Some summary statistics to this distribution:
favstats(~ F, data = null2)
#> min Q1 median Q3 max mean sd n
#> 0.006571185 0.3887514 0.7581193 1.293386 5.553417 0.9314424 0.7433274 1000
#> missing
#> 0
Caution
Note that the ASA advises that the p-value should not be the (sole) basis of decision in any data analysis.
Bayesian statistics is a neat alternative.
ANOVA
As can be seen, the Kruskal Wallis and the F tests yield different results.

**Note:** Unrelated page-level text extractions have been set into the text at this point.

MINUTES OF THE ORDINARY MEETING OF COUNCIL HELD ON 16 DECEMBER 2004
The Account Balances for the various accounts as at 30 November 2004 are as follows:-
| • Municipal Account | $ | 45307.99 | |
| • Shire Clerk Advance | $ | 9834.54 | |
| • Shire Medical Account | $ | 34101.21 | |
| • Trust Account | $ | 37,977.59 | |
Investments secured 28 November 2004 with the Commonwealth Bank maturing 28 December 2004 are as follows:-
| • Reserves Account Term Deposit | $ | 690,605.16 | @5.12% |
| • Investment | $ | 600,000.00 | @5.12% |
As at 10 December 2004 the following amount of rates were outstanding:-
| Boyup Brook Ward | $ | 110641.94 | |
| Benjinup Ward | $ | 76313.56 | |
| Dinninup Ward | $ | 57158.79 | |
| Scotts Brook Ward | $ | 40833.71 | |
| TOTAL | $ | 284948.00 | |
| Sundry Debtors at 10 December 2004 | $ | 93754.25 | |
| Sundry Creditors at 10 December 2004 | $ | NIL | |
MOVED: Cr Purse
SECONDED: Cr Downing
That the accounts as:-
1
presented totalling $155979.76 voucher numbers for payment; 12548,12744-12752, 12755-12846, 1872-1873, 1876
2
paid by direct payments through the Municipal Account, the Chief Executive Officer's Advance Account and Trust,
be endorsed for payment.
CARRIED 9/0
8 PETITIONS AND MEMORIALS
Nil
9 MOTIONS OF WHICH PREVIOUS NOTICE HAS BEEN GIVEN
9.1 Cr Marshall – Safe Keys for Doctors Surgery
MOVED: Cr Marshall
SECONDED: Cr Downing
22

This is probably due to the fact that we tested median differences (Kruskall) and later on mean differences (F test).
As a check, here’s a standard ANOVA:
aov1 <- aov(tip ~ day, data = tips)
summary(aov1)
#> Df Sum Sq Mean Sq F value Pr(>F)
#> day 3 9.5 3.175 1.672 0.174
#> Residuals 240 455.7 1.899
Replicating the F value decision from the SBI analysis above.
Plotting medians vs means
As a further check, let’s plot median and mean differences for the sake of comparison.
gf_point(tip ~ day,
data = tips,
stat = "summary",
fun = mean,
shape = 3,
size = 5,
color = "blue") +
stat_summary(geom = "point",
fun = median,
color = "red",
size = 5,
shape = 5) +
labs(caption = "Crosses: Mean, diamonds: Median")
As ca be seen, the median values are more spread out, hence it appears sensible that the test would get significant whereas the more clustered mean values do not show a significant difference in our test.